- Trecho citado
Três diferentes entendimentos acerca da integralização de imóveis ao capital social têm dividido argumentos entre contribuintes e municípios.
Em agosto de 2020, foi julgado pelo STF o Recurso Extraordinário nº 796.376 (Tema 796), com sede de repercussão geral, em que ficou decidido que ”a imunidade em relação ao Imposto Sobre Transmissão de Bens (ITBI), prevista no inciso I do §2º do artigo 156 da Constituição Federal, não alcança o valor dos bens que exceder o limite do capital social a ser integralizado”.
No início do mês de fevereiro, o Superior Tribunal de Justiça (STJ) decidiu, por maioria (7 x 4), que o ITBI deve ser calculado com base no valor pago na compra do imóvel.
Em outro precedente, controvertendo o tema entre contribuinte e o Município de Caucaia, o relator para o acórdão, desembargador Fernando Luiz Ximenes Rocha, da 1ª Câmara de Direito Público, afirma em seu voto que essa nova orientação “é contrária à jurisprudência majoritária dos tribunais pátrios, que, até então, sempre utilizavam a análise da existência ou não de atividade preponderante para fins de cobrança de ITBI, mesmo na hipótese de integralização de capital” (TJCE, Rela. Desa. Lisete de Souza Gadelha, AC n° 0011320-46.2019.8.06.0064).
O ITBI, vale lembrar, é o imposto incidente sobre a transmissão “inter vivos” de bens imóveis e de direitos reais sobre imóveis.

- Dados fornecidos
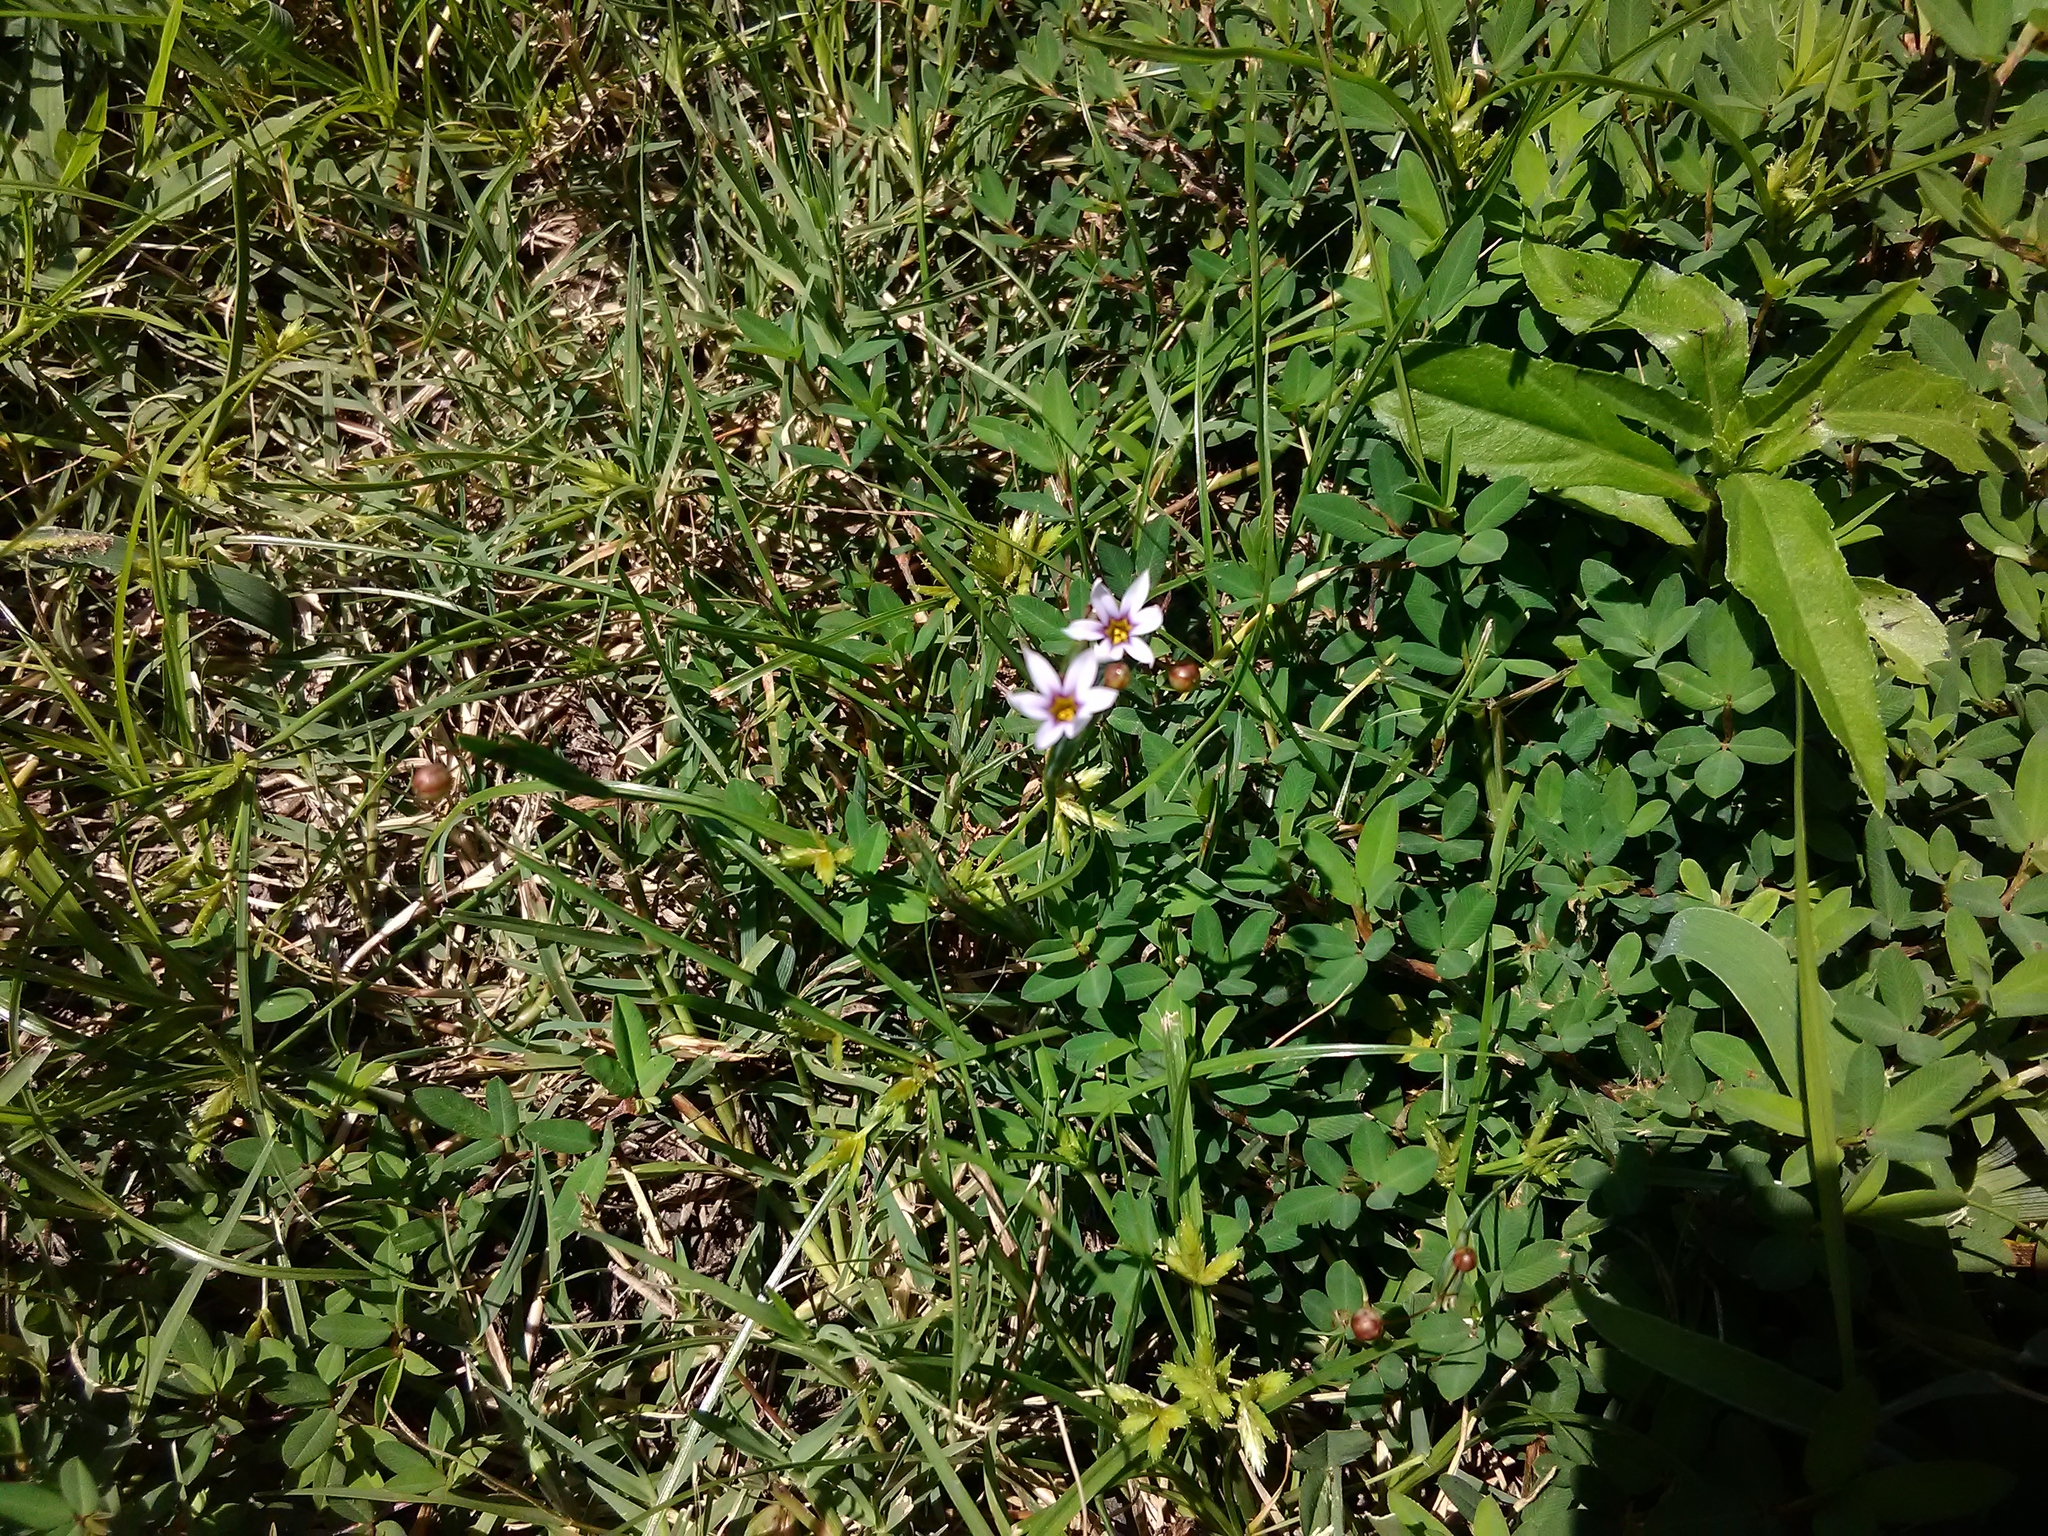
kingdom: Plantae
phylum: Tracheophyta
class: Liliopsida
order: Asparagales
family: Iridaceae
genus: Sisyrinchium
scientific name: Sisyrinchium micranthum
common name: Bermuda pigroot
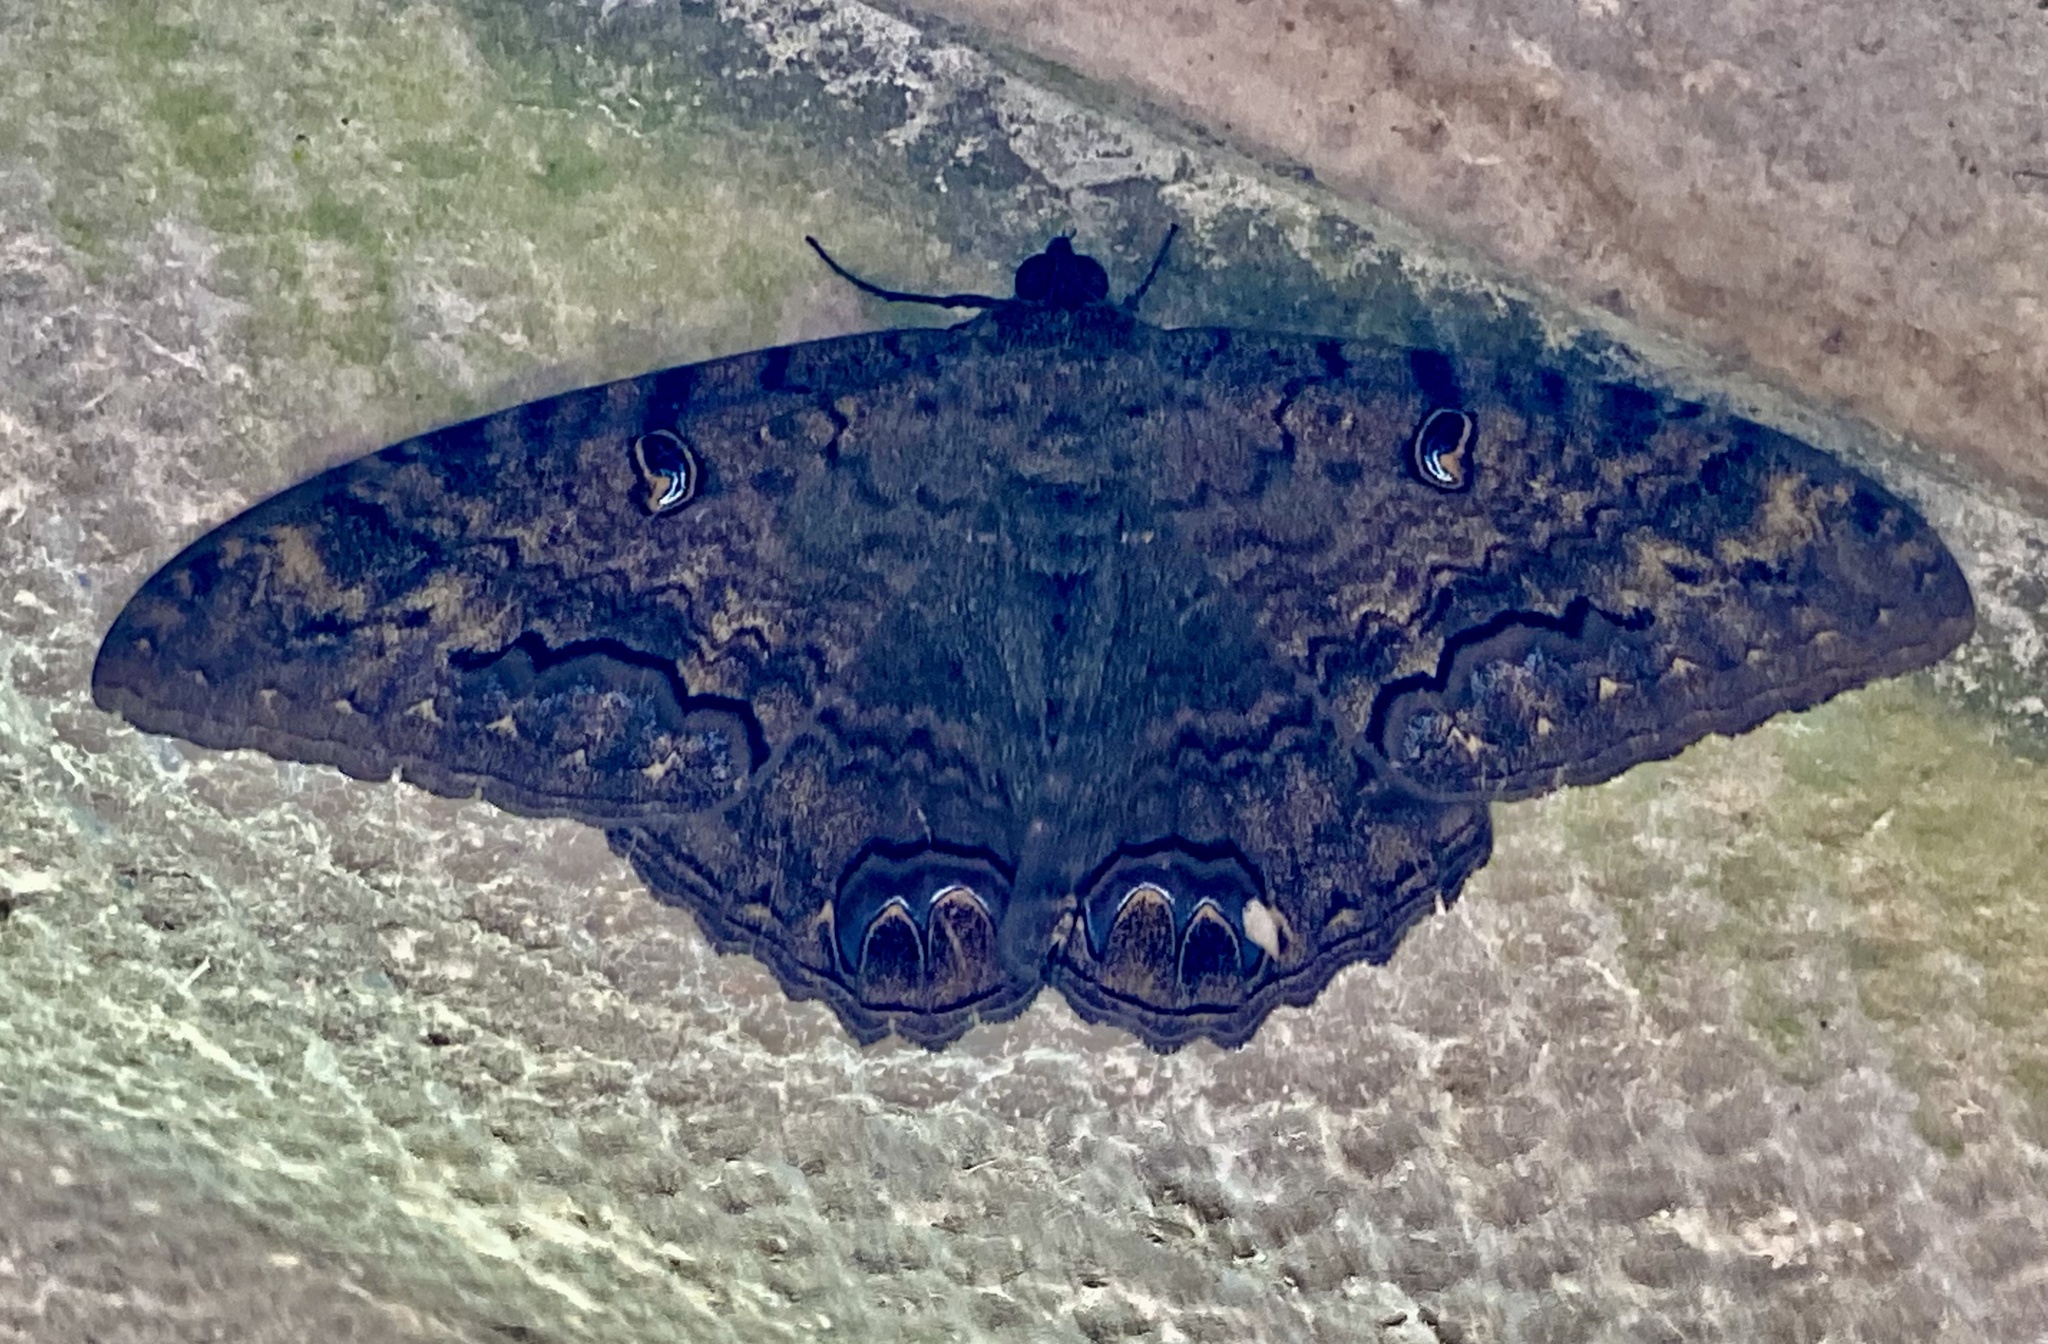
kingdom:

- Tarefas a realizar
1: Reescreva, no trecho citado, tudo o que vai de "Em agosto de" até "compra do imóvel.", trocando "ITBI" por "Imposto de Transmissão".
2: Responda, com base no trecho citado:
(a) Em que mês e ano o STF julgou o Recurso Extraordinário nº 796.376?
(b) Por qual placar o STJ decidiu que o ITBI deve ser calculado com base no valor pago na compra do imóvel?
(c) Sobre que transmissão incide o ITBI?

- Soluções propostas
1:
Em agosto de 2020, foi julgado pelo STF o Recurso Extraordinário nº 796.376 (Tema 796), com sede de repercussão geral, em que ficou decidido que ”a imunidade em relação ao Imposto Sobre Transmissão de Bens (Imposto de Transmissão), prevista no inciso I do §2º do artigo 156 da Constituição Federal, não alcança o valor dos bens que exceder o limite do capital social a ser integralizado”.
No início do mês de fevereiro, o Superior Tribunal de Justiça (STJ) decidiu, por maioria (7 x 4), que o Imposto de Transmissão deve ser calculado com base no valor pago na compra do imóvel.

2:
(a) Em agosto de 2020.
(b) Por maioria, 7 x 4.
(c) Sobre a transmissão "inter vivos" de bens imóveis e de direitos reais sobre imóveis.